In den letzten 40 Jahren mussten vier Unterarten für ausgestorben erklärt werden. «Wenn es nicht gelingt, diese Entwicklung aufzuhalten und umzukehren, dann gibt es in weiteren 40 Jahren gar keine frei lebenden Tiger mehr auf der Welt», warnt der Experte.
Raubkatzen werden Opfer von Autounfällen
Aber es sind nicht nur die Tiger, die zu den gefährdeten Katzenarten gehören. Der Asiatische Löwe ist ebenso wie der Amur-Leopard, der Asiatische Gepard oder die zu den Bengalkatzen gehörende Iriomote-Katze vom Aussterben bedroht. Die letztgenannte Kleinkatze leidet darunter, dass ihre Lebensräume auf der japanischen Insel Iriomote abgeholzt werden, weil der Staat Viehzuchtprogramme auf der Insel stark subventioniert.
Der Nordwestafrikanische Gepard gerät in Konflikt mit dem Menschen, weil er, nachdem die Gazellen als seine Hauptbeutetiere extrem dezimiert worden sind, auf der Nahrungssuche nun auch Nutztiere jagt. Und auch das Auto ist mit Schuld an der Bedrohung einiger Arten: So werden Pumas in den USA oder der Iberische Luchs in Spanien häufig Opfer von Unfällen.
Leipzigs Zoodirektor Jörg Junhold macht sich schon von Amts wegen Gedanken darüber, wie der Bedrohung der Grosskatzen Einhalt geboten werden kann: In seinem Tiergarten wird seit 1973 das internationale Tigerzuchtbuch geführt. «Hierin sind alle Tiger aufgeführt, die als in Menschenhand lebend registriert sind», erläutert der Zoodirektor. Derzeit liegt diese Zahl bei insgesamt etwa 9000 Tieren, die in Zoos, in Zirkussen, in Safariparks und anderen Einrichtungen gehalten werden.

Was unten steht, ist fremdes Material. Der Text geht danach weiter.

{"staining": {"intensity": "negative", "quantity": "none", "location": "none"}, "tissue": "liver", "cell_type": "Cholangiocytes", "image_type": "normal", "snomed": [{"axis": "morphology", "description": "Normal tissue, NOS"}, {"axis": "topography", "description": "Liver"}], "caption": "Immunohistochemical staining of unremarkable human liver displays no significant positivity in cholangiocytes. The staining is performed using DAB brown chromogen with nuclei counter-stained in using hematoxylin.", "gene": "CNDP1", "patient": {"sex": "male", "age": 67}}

Zoo Leipzig koordiniert internationale Tigerzucht
Wenn es um die Tigerzucht geht, wird von Leipzig aus der Austausch der zoologischen Gärten untereinander koordiniert, um Inzucht zu vermeiden und Paarungen über Artengrenzen hinaus zu unterbinden. Weltweit leben nach Junholds Angaben rund 1000 Tiger in Zoos, darunter allein 450 Amur-Tiger.
Auch in Leipzig selbst werden natürlich Tiger gezüchtet. «Seit Gründung des Zoos im Jahr 1878 wurden hier 360 Tiger geboren», berichtet Junhold nicht ohne Stolz. Derzeit leben sechs Amur-Tiger in der so genannten Tiger-Taiga, mit der man in Leipzig versucht, den natürlichen Lebensbedingungen der Tiere so nahe wie möglich zu kommen. Die Tigerfamilie, die momentan und sehr aussergewöhnlich zusammen auf der Anlage lebt, wird spätestens im Herbst auseinander gerissen. Dann werden die Jungtiere an andere Zoos abgegeben, um dort in Zuchtprogrammen für die Erhaltung der Art zu sorgen.

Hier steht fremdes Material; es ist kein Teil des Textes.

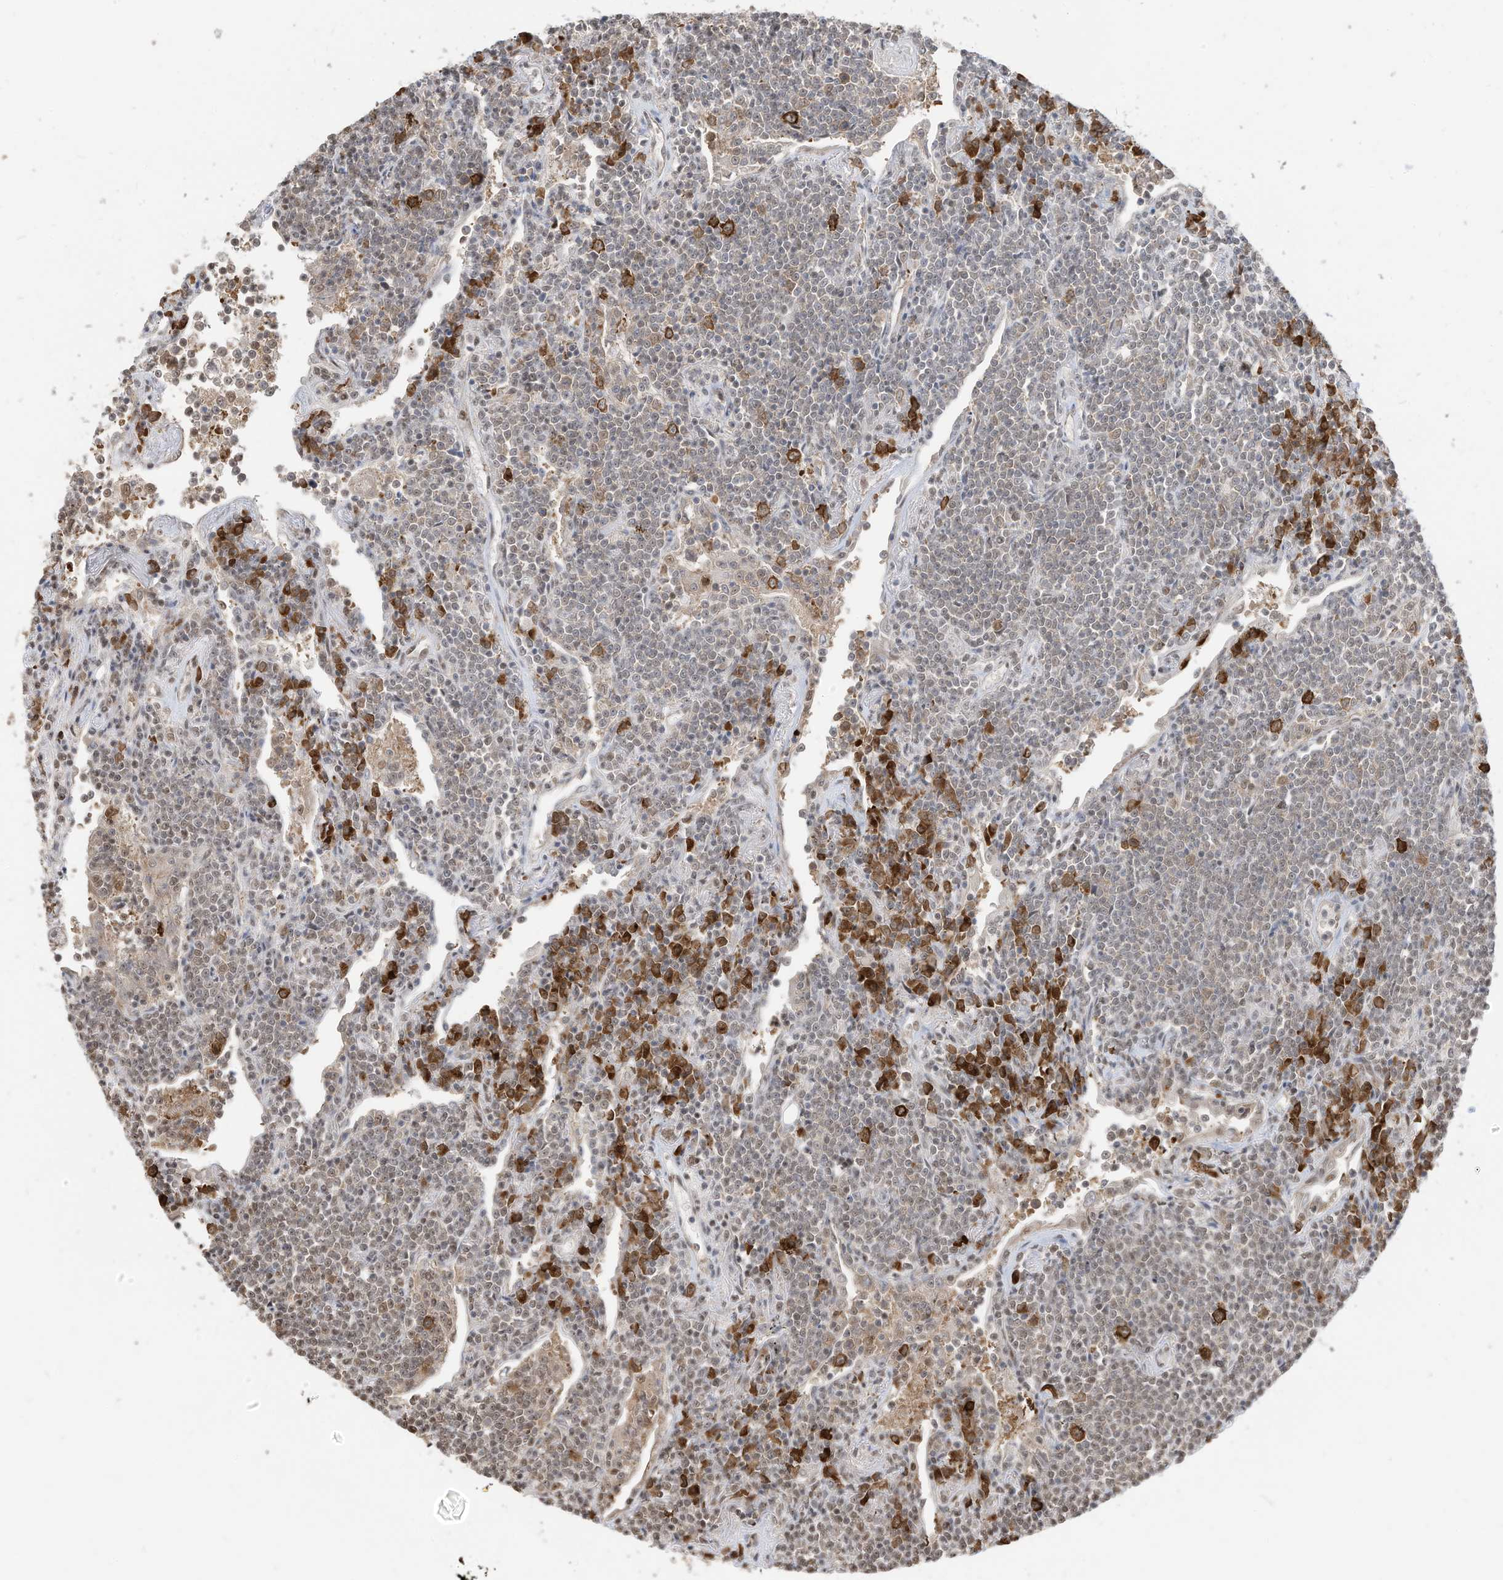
{"staining": {"intensity": "weak", "quantity": "<25%", "location": "nuclear"}, "tissue": "lymphoma", "cell_type": "Tumor cells", "image_type": "cancer", "snomed": [{"axis": "morphology", "description": "Malignant lymphoma, non-Hodgkin's type, Low grade"}, {"axis": "topography", "description": "Lung"}], "caption": "A micrograph of lymphoma stained for a protein shows no brown staining in tumor cells.", "gene": "ZNF195", "patient": {"sex": "female", "age": 71}}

Für manche Grosskatzen sind die zoologischen Gärten inzwischen bereits die einzige Chance. So finden sich letzte Exemplare des Südchinesischen Tigers nur noch in einigen chinesischen Zoos und es gibt nur noch die Hoffnung, dass deren Nachkommen eines Tages wieder ausgewildert werden können.
Doch damit die Tiere wieder in Freiheit leben können, muss unter anderem den Wilderern das Handwerk gelegt werden, die die Grosskatzen verfolgen. Wie Junhold sagt, finanzieren deshalb Zoos aus der ganzen Welt zum Beispiel Anti-Wilderer-Brigaden. Denn nur dann, wenn die Tiere sich auch auf freier Wildbahn wieder vermehren können, ist das Ziel, das sich der WWF gestellt hat, realistisch: Die Zahl der frei lebenden Tiger bis zum nächsten «Jahr des Tigers» nach dem chinesischen Kalender, das in zwölf Jahren eingeläutet wird, auf etwa 6000 Exemplare zu verdoppeln.